---- Entries shown

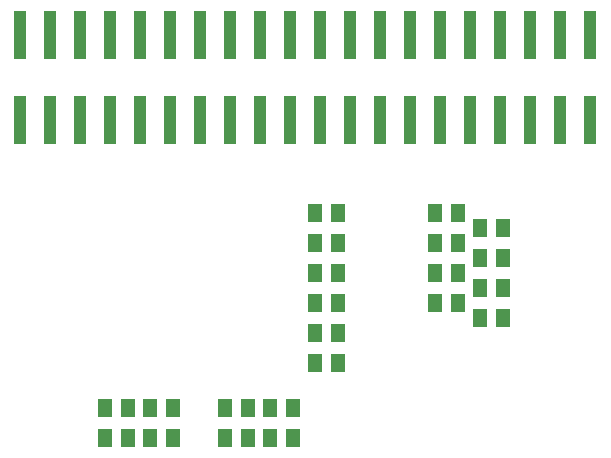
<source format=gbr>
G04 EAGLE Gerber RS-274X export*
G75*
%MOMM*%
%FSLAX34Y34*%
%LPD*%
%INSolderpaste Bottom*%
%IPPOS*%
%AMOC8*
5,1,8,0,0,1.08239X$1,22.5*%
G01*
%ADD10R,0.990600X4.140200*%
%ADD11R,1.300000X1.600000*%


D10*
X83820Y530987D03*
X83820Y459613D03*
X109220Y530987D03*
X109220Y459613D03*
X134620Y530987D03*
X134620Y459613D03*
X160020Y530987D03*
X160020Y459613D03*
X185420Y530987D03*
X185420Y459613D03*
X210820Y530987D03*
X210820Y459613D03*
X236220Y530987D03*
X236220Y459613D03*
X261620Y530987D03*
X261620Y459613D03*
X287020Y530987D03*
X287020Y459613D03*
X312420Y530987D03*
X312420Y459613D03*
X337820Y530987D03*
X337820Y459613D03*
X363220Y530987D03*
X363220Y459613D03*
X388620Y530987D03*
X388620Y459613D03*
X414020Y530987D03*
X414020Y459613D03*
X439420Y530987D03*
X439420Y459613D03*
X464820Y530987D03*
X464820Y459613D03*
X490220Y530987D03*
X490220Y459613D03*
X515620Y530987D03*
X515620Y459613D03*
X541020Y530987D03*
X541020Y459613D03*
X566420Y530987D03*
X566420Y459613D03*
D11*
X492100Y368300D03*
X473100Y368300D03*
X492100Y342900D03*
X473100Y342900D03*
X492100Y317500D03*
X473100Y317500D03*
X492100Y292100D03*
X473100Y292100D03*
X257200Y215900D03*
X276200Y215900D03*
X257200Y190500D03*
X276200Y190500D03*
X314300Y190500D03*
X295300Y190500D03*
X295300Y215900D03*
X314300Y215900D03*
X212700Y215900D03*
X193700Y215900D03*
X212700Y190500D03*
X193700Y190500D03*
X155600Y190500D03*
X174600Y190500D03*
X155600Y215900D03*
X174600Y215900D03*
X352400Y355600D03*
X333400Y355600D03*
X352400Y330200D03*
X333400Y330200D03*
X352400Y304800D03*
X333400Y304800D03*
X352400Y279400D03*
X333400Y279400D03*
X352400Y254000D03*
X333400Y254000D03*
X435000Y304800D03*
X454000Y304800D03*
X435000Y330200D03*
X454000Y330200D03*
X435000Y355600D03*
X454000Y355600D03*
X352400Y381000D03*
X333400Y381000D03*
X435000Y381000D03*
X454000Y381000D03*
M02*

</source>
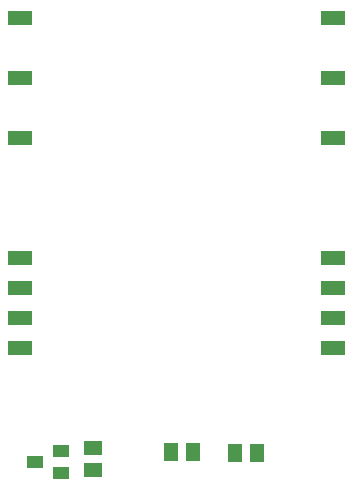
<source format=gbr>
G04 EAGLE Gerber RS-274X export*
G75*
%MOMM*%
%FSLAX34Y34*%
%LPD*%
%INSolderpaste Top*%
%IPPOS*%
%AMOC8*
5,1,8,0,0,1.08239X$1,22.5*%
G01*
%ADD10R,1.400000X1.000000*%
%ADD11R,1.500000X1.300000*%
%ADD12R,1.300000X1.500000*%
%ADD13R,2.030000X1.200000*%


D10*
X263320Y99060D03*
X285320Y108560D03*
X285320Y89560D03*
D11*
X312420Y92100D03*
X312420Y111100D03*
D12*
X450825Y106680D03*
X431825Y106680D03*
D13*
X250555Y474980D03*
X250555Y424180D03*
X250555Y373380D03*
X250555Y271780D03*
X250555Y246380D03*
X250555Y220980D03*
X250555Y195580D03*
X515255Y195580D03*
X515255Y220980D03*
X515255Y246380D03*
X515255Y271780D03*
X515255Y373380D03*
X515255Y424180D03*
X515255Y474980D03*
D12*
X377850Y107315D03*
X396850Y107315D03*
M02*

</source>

--------
---- Entries shown

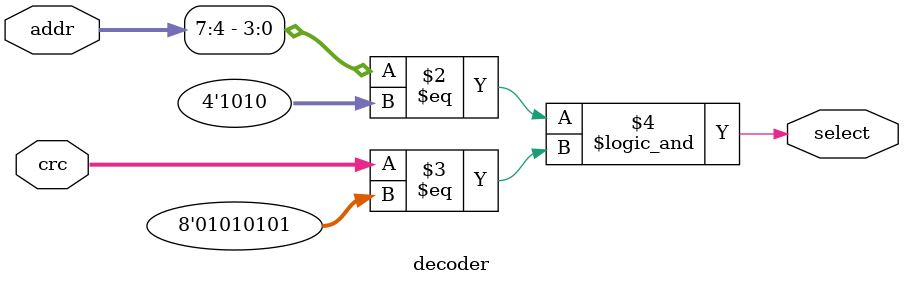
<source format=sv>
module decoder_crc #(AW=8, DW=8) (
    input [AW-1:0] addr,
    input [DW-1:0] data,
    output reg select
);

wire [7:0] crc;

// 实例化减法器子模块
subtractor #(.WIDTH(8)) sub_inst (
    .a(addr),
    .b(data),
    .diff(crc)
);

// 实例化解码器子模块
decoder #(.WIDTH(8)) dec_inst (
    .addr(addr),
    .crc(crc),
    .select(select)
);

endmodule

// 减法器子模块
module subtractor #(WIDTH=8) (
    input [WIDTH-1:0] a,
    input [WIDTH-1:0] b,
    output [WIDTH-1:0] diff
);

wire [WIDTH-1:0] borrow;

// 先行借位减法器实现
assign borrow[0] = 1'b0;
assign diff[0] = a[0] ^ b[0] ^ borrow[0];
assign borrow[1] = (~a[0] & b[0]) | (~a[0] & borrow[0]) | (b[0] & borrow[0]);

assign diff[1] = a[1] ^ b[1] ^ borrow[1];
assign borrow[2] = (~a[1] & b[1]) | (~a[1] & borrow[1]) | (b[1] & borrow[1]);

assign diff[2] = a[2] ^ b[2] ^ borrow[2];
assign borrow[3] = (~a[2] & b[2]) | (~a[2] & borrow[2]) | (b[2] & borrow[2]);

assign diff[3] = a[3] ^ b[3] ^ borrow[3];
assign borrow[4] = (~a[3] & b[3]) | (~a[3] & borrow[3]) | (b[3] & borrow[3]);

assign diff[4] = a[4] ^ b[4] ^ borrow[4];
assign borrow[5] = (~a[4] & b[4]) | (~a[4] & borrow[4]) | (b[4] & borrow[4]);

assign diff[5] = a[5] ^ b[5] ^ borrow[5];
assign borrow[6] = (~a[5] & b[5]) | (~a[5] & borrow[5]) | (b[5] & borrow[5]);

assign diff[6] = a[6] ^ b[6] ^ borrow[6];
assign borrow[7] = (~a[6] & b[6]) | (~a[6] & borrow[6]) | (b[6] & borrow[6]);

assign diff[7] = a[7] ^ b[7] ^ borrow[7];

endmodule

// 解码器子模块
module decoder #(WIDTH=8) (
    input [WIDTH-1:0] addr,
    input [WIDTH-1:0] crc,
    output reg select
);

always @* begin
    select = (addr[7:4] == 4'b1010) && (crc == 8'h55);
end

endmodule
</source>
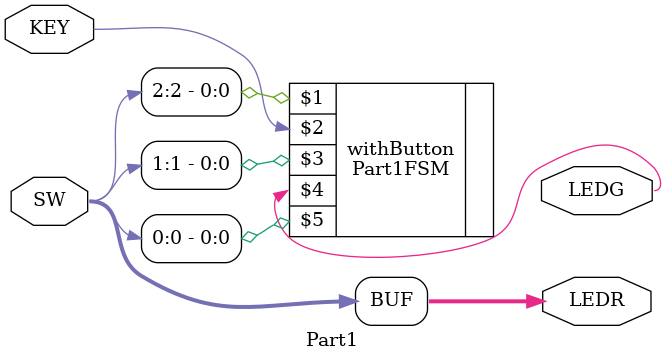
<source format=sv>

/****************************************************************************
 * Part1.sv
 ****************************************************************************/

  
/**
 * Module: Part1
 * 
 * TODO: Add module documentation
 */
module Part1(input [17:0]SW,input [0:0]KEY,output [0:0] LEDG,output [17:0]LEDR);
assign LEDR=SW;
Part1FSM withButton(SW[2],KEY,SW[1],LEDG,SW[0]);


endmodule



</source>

--------

Instruction: Only lines with the word "output" are wanted, so copy each one from the records.

Task solution:
    output reg select
    output [WIDTH-1:0] diff
    output reg select
module Part1(input [17:0]SW,input [0:0]KEY,output [0:0] LEDG,output [17:0]LEDR);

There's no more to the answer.